In response, STX said it was entitled to make the movie without Barbash’s permission.

“We will defend our right to tell factually based stories based on the public record and look forward to resolving this matter before a judge,” an STX spokesperson said.

The question previously arose in 2017 when Olivia de Havilland sued FX Networks over her depiction in the Ryan Murphy miniseries “Feud.” In that case, a three-judge panel of the 9th Circuit Court of Appeals issued a ringing defense of FX’s First Amendment right to make a fictional film portraying real events.

“Books, films, plays and television shows often portray real people,” the court held in that case. “Whether a person portrayed in one of these expressive works is a world-renowned film star — ‘a living legend’ — or a person no one knows, she or he does not own history. Nor does she or he have the legal right to control, dictate, approve, disapprove, or veto the creator’s portrayal of actual people.”

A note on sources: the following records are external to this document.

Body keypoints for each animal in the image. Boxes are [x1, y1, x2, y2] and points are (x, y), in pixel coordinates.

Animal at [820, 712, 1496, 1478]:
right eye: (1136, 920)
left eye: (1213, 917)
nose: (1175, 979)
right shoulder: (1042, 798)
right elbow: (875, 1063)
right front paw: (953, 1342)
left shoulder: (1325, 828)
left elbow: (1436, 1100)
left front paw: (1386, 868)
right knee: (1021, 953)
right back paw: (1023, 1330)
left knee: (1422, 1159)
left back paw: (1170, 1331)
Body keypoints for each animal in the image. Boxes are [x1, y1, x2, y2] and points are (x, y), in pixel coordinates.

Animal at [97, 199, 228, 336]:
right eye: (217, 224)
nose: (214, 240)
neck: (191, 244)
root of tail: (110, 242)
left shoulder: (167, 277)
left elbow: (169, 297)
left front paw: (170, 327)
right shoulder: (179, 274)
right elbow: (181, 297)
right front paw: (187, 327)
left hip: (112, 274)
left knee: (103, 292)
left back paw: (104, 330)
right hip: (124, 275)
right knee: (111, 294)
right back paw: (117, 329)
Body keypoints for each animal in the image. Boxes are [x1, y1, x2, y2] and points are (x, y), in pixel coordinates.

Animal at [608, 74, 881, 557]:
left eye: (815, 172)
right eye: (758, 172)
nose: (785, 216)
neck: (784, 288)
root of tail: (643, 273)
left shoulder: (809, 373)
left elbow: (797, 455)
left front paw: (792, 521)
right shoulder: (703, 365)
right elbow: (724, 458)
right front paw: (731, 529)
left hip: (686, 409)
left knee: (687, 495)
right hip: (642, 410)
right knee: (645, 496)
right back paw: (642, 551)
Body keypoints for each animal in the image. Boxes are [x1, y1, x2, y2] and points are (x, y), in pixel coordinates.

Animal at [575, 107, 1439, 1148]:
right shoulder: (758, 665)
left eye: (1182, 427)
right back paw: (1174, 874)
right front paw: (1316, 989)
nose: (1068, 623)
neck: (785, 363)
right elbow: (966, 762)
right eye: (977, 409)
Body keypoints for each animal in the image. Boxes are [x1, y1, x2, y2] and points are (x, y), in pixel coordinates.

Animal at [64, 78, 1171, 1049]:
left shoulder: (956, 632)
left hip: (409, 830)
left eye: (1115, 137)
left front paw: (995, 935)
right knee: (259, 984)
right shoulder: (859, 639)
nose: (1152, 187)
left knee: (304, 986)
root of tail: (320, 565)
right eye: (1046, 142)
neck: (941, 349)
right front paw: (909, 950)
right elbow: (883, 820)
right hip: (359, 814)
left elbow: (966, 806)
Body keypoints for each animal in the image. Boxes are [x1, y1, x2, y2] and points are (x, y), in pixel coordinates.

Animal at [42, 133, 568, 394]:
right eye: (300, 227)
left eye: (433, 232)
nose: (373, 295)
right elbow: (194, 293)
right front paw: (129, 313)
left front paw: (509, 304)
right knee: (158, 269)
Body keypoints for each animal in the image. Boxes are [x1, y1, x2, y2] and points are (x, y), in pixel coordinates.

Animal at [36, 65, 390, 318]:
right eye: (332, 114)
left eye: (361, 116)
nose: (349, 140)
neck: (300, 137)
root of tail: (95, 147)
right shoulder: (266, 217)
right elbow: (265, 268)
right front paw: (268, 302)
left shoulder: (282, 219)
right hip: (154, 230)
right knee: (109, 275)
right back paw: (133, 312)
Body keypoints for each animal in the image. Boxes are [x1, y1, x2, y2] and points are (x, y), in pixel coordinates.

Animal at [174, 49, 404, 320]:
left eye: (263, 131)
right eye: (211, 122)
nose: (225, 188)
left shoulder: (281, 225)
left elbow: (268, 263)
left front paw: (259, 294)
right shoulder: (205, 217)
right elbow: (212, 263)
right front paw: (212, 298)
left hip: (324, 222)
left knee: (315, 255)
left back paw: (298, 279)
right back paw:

In 2016, the same appellate court upheld the dismissal of a lawsuit brought by Sgt. Jeffrey Sarver, who contended that he was portrayed in “The Hurt Locker” without his permission. That film was based on a “Playboy” article about Sarver by screenwriter Mark Boal. The court found that the producers had a First Amendment right to “take the raw materials of life — including the stories of real individuals, ordinary or extraordinary — and transform them into art.”

Barbash told TMZ last week that she was defamed by the film’s portrayal of her character’s drug use. She said she rejected the producers’ offer for the rights to her story, saying it was less than the cost of a Hermes bag.

“I wasn’t giving up my TV and film rights… for peanuts,” she said. “J-Lo doesn’t work for free — why would I?”